SLA e número de ciclos de revisão incluídos Planejamentos com entrega em 24h têm custo diferente de planejamentos com SLA de 5 dias úteis. O número de rodadas de revisão inclusas no valor também varia. Um planejamento com até três ciclos de ajuste antes da entrega final tem custo diferente de um modelo de “entrega única”.
Terceirizar o planejamento vs. fazer internamente: a conta real
A decisão de terceirizar ou internalizar o planejamento depende de uma variável central: volume de casos por mês.
Para volumes abaixo de 6 a 8 casos por mês, a conta costuma pender para a terceirização:
| Item | Terceirização | Internalização |
|---|---|---|
| Licença de software | Não se aplica | R$ 700–2.000/mês |
| Treinamento inicial | Não se aplica | R$ 2.000–6.000 (uma vez) |
| Tempo do cirurgião no planejamento | Zero | 2–6h por caso |
| Custo de oportunidade | Zero | Horas deixando de atender |
| Custo por planejamento | Custo do serviço externo | Diluído pela licença + tempo |
O tempo do cirurgião é a variável mais subestimada. Para um especialista que cobra R$ 300/h em procedimentos, cada hora dedicada ao software tem um custo de oportunidade real. Para volumes baixos, terceirizar o planejamento e usar esse tempo em atendimento costuma ser economicamente superior.
Para volumes acima de 15 casos/mês, a internalização começa a fazer sentido — desde que haja profissional dedicado ao planejamento (um auxiliar treinado ou um coordenador de fluxo digital), separando a função de planejar da função de operar.

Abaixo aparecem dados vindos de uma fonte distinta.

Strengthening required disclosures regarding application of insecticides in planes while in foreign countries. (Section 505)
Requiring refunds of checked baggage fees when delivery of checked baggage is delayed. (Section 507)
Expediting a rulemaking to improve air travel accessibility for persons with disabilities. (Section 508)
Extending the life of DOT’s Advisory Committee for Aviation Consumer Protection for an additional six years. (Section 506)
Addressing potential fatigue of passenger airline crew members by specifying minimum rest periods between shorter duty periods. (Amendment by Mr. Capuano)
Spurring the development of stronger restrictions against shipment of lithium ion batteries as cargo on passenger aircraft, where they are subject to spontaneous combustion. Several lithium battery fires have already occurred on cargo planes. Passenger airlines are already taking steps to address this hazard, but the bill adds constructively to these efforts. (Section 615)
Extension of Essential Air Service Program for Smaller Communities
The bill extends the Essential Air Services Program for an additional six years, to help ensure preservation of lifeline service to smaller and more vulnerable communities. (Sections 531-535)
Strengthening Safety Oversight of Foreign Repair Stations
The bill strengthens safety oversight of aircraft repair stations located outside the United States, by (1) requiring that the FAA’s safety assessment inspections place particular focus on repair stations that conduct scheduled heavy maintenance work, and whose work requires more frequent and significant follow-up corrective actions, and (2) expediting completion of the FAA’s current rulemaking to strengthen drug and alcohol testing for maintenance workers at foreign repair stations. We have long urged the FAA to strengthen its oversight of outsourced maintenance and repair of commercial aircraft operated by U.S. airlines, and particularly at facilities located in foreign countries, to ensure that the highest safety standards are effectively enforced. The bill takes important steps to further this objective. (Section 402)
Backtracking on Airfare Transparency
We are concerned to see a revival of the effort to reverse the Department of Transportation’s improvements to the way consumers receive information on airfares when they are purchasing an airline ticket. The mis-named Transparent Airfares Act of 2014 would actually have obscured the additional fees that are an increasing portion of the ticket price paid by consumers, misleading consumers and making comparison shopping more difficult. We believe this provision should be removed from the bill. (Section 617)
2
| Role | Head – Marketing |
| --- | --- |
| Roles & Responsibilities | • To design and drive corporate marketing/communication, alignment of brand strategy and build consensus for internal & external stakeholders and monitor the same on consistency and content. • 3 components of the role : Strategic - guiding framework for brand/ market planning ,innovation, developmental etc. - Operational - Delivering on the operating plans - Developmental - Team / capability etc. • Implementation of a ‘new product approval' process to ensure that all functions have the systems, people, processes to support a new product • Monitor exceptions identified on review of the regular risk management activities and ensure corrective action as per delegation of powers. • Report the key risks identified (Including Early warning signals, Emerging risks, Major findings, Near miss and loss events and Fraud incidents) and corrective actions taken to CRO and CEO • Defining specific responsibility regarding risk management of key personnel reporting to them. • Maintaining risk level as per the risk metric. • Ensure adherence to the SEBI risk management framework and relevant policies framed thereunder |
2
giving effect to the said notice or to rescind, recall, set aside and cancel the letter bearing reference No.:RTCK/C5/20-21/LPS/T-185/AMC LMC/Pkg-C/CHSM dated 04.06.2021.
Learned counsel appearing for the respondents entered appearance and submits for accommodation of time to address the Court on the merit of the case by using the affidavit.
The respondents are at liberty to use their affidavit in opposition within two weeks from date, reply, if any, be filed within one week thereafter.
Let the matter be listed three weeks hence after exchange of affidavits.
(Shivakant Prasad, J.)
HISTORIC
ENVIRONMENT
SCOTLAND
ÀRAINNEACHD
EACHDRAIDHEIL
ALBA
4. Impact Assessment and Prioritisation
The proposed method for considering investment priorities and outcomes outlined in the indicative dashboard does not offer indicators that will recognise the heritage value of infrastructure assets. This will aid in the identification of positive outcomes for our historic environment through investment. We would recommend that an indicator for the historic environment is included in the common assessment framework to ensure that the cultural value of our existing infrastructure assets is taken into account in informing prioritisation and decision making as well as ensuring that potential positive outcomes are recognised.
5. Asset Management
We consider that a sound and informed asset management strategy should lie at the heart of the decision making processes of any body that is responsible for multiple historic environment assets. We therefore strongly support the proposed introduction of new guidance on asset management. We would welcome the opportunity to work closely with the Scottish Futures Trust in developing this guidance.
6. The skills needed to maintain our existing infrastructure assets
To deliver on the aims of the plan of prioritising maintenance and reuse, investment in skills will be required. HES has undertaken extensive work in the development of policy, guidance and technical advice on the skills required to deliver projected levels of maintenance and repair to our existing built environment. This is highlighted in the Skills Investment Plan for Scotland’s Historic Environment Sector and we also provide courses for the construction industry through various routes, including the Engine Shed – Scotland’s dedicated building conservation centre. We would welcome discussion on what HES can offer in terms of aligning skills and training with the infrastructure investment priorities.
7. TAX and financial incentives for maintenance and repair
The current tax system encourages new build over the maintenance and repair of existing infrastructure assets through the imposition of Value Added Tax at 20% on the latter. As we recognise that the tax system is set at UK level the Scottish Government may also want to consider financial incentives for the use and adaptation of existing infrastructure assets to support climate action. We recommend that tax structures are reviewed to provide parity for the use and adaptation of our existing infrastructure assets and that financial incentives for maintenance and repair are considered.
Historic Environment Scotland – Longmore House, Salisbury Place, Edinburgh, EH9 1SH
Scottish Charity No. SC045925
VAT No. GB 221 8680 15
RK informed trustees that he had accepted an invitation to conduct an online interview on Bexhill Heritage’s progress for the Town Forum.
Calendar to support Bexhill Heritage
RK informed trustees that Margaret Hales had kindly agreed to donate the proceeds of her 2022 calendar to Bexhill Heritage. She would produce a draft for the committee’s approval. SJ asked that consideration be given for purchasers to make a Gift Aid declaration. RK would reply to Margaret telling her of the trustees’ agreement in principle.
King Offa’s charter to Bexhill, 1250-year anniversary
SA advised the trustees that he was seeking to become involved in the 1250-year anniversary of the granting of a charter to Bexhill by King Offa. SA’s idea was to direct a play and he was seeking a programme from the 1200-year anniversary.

Como avaliar o custo-benefício real
O custo do planejamento não deve ser comparado isoladamente ao honorário da cirurgia. Ele deve ser avaliado pelo que entrega:
Redução de complicações pós-operatórias. Posicionamento inadequado de implante é a principal causa de reoperação em implantodontia. O custo de uma reoperação — em tempo, em material, em honorário não cobrado do paciente e em desgaste relacional — supera em muito o custo de qualquer planejamento.
Previsibilidade protética desde o planejamento. A cirurgia guiada com planejamento reverso (da prótese para o implante, não do implante para a prótese) elimina a necessidade de adaptações protéticas custosas no pós-operatório. Quando o protético sabe exatamente onde o implante vai estar, o plano de tratamento é mais previsível — e o custo do laboratório, mais controlado.
Tempo cirúrgico menor. Uma cirurgia guiada bem planejada é tecnicamente mais rápida do que uma cirurgia freehand equivalente. Menos tempo de boca aberta significa menos estresse para o paciente, menos inflamação pós-operatória e possibilidade de encaixar mais procedimentos na agenda.
Documentação do processo técnico. O arquivo de planejamento e o registro das decisões tomadas compõem documentação técnica que protege o cirurgião em caso de questionamento posterior. Isso tem valor jurídico e deontológico independente do resultado clínico.
Uma pergunta mais honesta
No lugar de “quanto custa o planejamento de cirurgia guiada”, a pergunta que orienta melhor a decisão é: qual é o custo de operar sem ele?
A resposta depende do caso, do perfil de risco do paciente, da experiência do cirurgião e de quanto vale, para a clínica, uma cirurgia que corre exatamente como planejada — para o paciente, para a prótese e para a agenda.